Nova Scotia Health says it will have extra security on site and encourages anyone blocked from entering to find security personnel to help them out.

“We expect that anyone attending a protest will allow our patients and families access to care, and our staff and physicians free and clear access to work,” it said in a news release early Monday afternoon.
 
“It is disappointing and disheartening to know this may happen given the hard work of health care workers over the last year and a half,” it added. “Protesting at hospitals will further contribute to the stress and fatigue of our teams and we respectfully ask that protestors reconsider or choose a different location.”

Halifax Regional Police spokesperson John MacLeod said the right to peaceful protest will be respected.

“And we certainly expect, at this point, that those involved will respect others' rights as well, that those facilities that need to be used, there will be no issue with anyone accessing them,” he said.

“We will be monitoring it to ensure that everyone's safety, for the public, and both those involved and those that are reaching those facilities, will be respected.”

After vaccine passports were announced in several provinces, similar protests held across the country blocked access to ambulances and other medical services. That prompted the Ontario and Canadian medical associations to release a joint statement calling the demonstrations “wrong and unacceptable.”

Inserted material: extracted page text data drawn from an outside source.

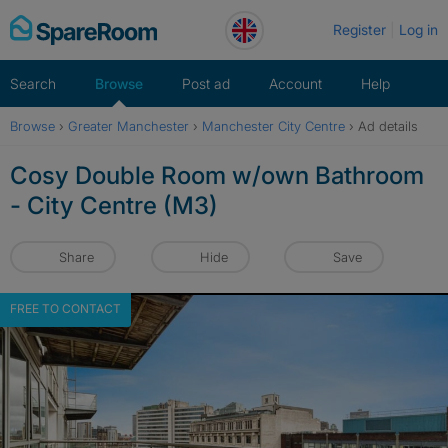
Skip
Register
Log in
to
content
Search
Browse
Post ad
Account
Help
Browse
›
Greater Manchester
›
Manchester City Centre
›
Ad details
Cosy Double Room w/own Bathroom
- City Centre (M3)
Share
Hide
Save
FREE TO CONTACT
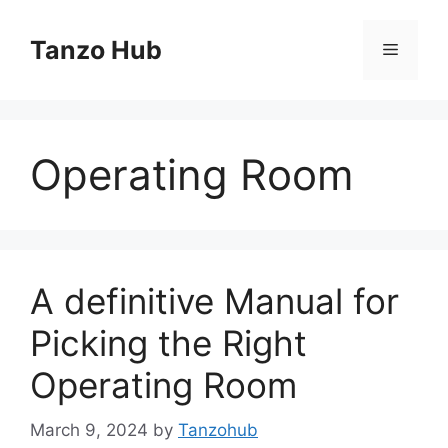
Skip
to
Tanzo Hub
Menu
content
Operating Room
A definitive Manual for
Picking the Right
Operating Room
March 9, 2024
by
Tanzohub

“The health-care workers who have worked tirelessly for months on end are being bullied and harassed for doing their jobs. This is wrong and unacceptable – full stop,” read a portion of the statement.

The Ontario Hospital Association called the demonstrations “truly disheartening,” noting the irony that should any of these protesters get sick or seriously ill from COVID, “it will be hospitals and frontline workers that they turn to for care, perhaps even to save their life.”

Toronto ICU physician Dr. Michael Warner says while people are entitled to make their voices heard, his hope is that the authorities will not tolerate any form of harassment.

“If you have something to say, tell your elected officials, go to the legislature. Use whatever other means are necessary to make your voice heard. But leave the hospital alone, leave the patients alone, and let the healthcare workers continue to do their work unencumbered,” he says in a tweet.